Task data ->
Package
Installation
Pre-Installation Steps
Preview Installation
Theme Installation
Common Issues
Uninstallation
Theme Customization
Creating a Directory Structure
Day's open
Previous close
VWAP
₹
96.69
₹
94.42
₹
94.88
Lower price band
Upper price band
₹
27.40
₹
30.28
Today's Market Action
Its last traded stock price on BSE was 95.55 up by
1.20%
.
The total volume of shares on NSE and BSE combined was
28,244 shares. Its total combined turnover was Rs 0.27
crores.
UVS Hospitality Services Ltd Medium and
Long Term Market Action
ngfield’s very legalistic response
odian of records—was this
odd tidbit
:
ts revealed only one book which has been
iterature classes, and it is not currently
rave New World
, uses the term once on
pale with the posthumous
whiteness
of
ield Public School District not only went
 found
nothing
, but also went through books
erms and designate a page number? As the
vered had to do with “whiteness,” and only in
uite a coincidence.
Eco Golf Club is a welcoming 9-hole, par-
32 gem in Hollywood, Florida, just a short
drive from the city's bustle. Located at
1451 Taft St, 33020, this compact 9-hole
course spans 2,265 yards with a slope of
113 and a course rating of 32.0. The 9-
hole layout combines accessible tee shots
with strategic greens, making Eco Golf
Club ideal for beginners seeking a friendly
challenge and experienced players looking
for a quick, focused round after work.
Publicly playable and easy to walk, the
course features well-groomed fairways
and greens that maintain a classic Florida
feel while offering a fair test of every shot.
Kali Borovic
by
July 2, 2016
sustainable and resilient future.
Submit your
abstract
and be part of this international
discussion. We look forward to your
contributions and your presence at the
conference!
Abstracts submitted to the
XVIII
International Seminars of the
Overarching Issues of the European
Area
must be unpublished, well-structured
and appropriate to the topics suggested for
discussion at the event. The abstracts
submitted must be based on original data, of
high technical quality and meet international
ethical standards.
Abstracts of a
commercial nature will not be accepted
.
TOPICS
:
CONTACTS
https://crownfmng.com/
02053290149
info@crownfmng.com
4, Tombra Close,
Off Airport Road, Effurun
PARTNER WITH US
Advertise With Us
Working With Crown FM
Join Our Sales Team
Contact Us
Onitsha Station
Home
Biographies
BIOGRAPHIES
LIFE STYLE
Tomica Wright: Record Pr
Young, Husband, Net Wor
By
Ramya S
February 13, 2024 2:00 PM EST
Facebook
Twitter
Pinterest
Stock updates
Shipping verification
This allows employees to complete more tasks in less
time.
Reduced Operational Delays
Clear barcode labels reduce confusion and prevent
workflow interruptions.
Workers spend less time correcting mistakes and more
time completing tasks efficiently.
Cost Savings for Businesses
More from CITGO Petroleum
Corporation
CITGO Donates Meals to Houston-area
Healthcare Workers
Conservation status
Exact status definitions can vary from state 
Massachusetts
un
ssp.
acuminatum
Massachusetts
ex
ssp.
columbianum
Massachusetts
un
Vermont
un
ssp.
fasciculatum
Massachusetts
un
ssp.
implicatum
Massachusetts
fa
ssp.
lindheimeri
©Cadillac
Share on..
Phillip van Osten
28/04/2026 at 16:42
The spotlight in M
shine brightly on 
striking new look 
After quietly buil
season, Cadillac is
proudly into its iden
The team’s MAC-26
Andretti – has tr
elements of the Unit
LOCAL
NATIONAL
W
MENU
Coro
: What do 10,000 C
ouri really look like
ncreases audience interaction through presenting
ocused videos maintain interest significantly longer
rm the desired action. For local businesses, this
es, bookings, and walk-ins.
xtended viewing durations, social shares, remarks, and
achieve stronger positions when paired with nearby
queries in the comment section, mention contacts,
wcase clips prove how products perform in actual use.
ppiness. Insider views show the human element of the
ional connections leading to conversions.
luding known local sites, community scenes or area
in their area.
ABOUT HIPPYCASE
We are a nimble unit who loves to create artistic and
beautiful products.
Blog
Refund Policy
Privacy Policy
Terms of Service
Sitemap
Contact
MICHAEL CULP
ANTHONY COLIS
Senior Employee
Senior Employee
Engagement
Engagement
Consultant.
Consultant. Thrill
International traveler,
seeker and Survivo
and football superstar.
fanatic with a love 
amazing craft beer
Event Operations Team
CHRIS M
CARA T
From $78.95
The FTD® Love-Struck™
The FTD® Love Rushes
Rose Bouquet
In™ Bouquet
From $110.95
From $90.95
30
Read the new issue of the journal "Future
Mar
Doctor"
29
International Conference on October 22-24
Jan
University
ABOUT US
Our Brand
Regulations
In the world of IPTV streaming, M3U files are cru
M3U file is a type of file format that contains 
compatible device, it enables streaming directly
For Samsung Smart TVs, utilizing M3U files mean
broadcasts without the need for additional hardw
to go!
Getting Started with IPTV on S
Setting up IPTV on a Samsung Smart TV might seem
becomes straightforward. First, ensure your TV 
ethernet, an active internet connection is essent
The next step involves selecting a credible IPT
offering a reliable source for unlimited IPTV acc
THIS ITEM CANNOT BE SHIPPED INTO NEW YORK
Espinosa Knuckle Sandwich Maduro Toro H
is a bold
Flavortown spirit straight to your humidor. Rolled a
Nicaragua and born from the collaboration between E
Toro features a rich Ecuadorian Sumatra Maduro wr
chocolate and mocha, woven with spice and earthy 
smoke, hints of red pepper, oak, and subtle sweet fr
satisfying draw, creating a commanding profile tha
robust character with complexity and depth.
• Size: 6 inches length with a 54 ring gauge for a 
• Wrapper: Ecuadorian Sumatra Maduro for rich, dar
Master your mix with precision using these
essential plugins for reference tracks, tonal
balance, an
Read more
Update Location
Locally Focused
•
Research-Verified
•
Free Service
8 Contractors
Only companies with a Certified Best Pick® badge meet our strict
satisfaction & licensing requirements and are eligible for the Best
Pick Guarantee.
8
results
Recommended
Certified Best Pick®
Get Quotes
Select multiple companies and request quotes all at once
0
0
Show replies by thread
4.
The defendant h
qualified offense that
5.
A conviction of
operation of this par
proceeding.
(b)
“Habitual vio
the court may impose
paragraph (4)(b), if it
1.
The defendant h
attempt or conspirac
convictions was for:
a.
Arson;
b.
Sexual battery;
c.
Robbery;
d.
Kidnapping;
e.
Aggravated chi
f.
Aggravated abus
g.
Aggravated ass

About this task -> Can you copy out every line of the entries above, character for character, with nothing added, dropped, or changed?

Exercise response ->
Package
Installation
Pre-Installation Steps
Preview Installation
Theme Installation
Common Issues
Uninstallation
Theme Customization
Creating a Directory Structure
Day's open
Previous close
VWAP
₹
96.69
₹
94.42
₹
94.88
Lower price band
Upper price band
₹
27.40
₹
30.28
Today's Market Action
Its last traded stock price on BSE was 95.55 up by
1.20%
.
The total volume of shares on NSE and BSE combined was
28,244 shares. Its total combined turnover was Rs 0.27
crores.
UVS Hospitality Services Ltd Medium and
Long Term Market Action
ngfield’s very legalistic response
odian of records—was this
odd tidbit
:
ts revealed only one book which has been
iterature classes, and it is not currently
rave New World
, uses the term once on
pale with the posthumous
whiteness
of
ield Public School District not only went
 found
nothing
, but also went through books
erms and designate a page number? As the
vered had to do with “whiteness,” and only in
uite a coincidence.
Eco Golf Club is a welcoming 9-hole, par-
32 gem in Hollywood, Florida, just a short
drive from the city's bustle. Located at
1451 Taft St, 33020, this compact 9-hole
course spans 2,265 yards with a slope of
113 and a course rating of 32.0. The 9-
hole layout combines accessible tee shots
with strategic greens, making Eco Golf
Club ideal for beginners seeking a friendly
challenge and experienced players looking
for a quick, focused round after work.
Publicly playable and easy to walk, the
course features well-groomed fairways
and greens that maintain a classic Florida
feel while offering a fair test of every shot.
Kali Borovic
by
July 2, 2016
sustainable and resilient future.
Submit your
abstract
and be part of this international
discussion. We look forward to your
contributions and your presence at the
conference!
Abstracts submitted to the
XVIII
International Seminars of the
Overarching Issues of the European
Area
must be unpublished, well-structured
and appropriate to the topics suggested for
discussion at the event. The abstracts
submitted must be based on original data, of
high technical quality and meet international
ethical standards.
Abstracts of a
commercial nature will not be accepted
.
TOPICS
:
CONTACTS
https://crownfmng.com/
02053290149
info@crownfmng.com
4, Tombra Close,
Off Airport Road, Effurun
PARTNER WITH US
Advertise With Us
Working With Crown FM
Join Our Sales Team
Contact Us
Onitsha Station
Home
Biographies
BIOGRAPHIES
LIFE STYLE
Tomica Wright: Record Pr
Young, Husband, Net Wor
By
Ramya S
February 13, 2024 2:00 PM EST
Facebook
Twitter
Pinterest
Stock updates
Shipping verification
This allows employees to complete more tasks in less
time.
Reduced Operational Delays
Clear barcode labels reduce confusion and prevent
workflow interruptions.
Workers spend less time correcting mistakes and more
time completing tasks efficiently.
Cost Savings for Businesses
More from CITGO Petroleum
Corporation
CITGO Donates Meals to Houston-area
Healthcare Workers
Conservation status
Exact status definitions can vary from state 
Massachusetts
un
ssp.
acuminatum
Massachusetts
ex
ssp.
columbianum
Massachusetts
un
Vermont
un
ssp.
fasciculatum
Massachusetts
un
ssp.
implicatum
Massachusetts
fa
ssp.
lindheimeri
©Cadillac
Share on..
Phillip van Osten
28/04/2026 at 16:42
The spotlight in M
shine brightly on 
striking new look 
After quietly buil
season, Cadillac is
proudly into its iden
The team’s MAC-26
Andretti – has tr
elements of the Unit
LOCAL
NATIONAL
W
MENU
Coro
: What do 10,000 C
ouri really look like
ncreases audience interaction through presenting
ocused videos maintain interest significantly longer
rm the desired action. For local businesses, this
es, bookings, and walk-ins.
xtended viewing durations, social shares, remarks, and
achieve stronger positions when paired with nearby
queries in the comment section, mention contacts,
wcase clips prove how products perform in actual use.
ppiness. Insider views show the human element of the
ional connections leading to conversions.
luding known local sites, community scenes or area
in their area.
ABOUT HIPPYCASE
We are a nimble unit who loves to create artistic and
beautiful products.
Blog
Refund Policy
Privacy Policy
Terms of Service
Sitemap
Contact
MICHAEL CULP
ANTHONY COLIS
Senior Employee
Senior Employee
Engagement
Engagement
Consultant.
Consultant. Thrill
International traveler,
seeker and Survivo
and football superstar.
fanatic with a love 
amazing craft beer
Event Operations Team
CHRIS M
CARA T
From $78.95
The FTD® Love-Struck™
The FTD® Love Rushes
Rose Bouquet
In™ Bouquet
From $110.95
From $90.95
30
Read the new issue of the journal "Future
Mar
Doctor"
29
International Conference on October 22-24
Jan
University
ABOUT US
Our Brand
Regulations
In the world of IPTV streaming, M3U files are cru
M3U file is a type of file format that contains 
compatible device, it enables streaming directly
For Samsung Smart TVs, utilizing M3U files mean
broadcasts without the need for additional hardw
to go!
Getting Started with IPTV on S
Setting up IPTV on a Samsung Smart TV might seem
becomes straightforward. First, ensure your TV 
ethernet, an active internet connection is essent
The next step involves selecting a credible IPT
offering a reliable source for unlimited IPTV acc
THIS ITEM CANNOT BE SHIPPED INTO NEW YORK
Espinosa Knuckle Sandwich Maduro Toro H
is a bold
Flavortown spirit straight to your humidor. Rolled a
Nicaragua and born from the collaboration between E
Toro features a rich Ecuadorian Sumatra Maduro wr
chocolate and mocha, woven with spice and earthy 
smoke, hints of red pepper, oak, and subtle sweet fr
satisfying draw, creating a commanding profile tha
robust character with complexity and depth.
• Size: 6 inches length with a 54 ring gauge for a 
• Wrapper: Ecuadorian Sumatra Maduro for rich, dar
Master your mix with precision using these
essential plugins for reference tracks, tonal
balance, an
Read more
Update Location
Locally Focused
•
Research-Verified
•
Free Service
8 Contractors
Only companies with a Certified Best Pick® badge meet our strict
satisfaction & licensing requirements and are eligible for the Best
Pick Guarantee.
8
results
Recommended
Certified Best Pick®
Get Quotes
Select multiple companies and request quotes all at once
0
0
Show replies by thread
4.
The defendant h
qualified offense that
5.
A conviction of
operation of this par
proceeding.
(b)
“Habitual vio
the court may impose
paragraph (4)(b), if it
1.
The defendant h
attempt or conspirac
convictions was for:
a.
Arson;
b.
Sexual battery;
c.
Robbery;
d.
Kidnapping;
e.
Aggravated chi
f.
Aggravated abus
g.
Aggravated ass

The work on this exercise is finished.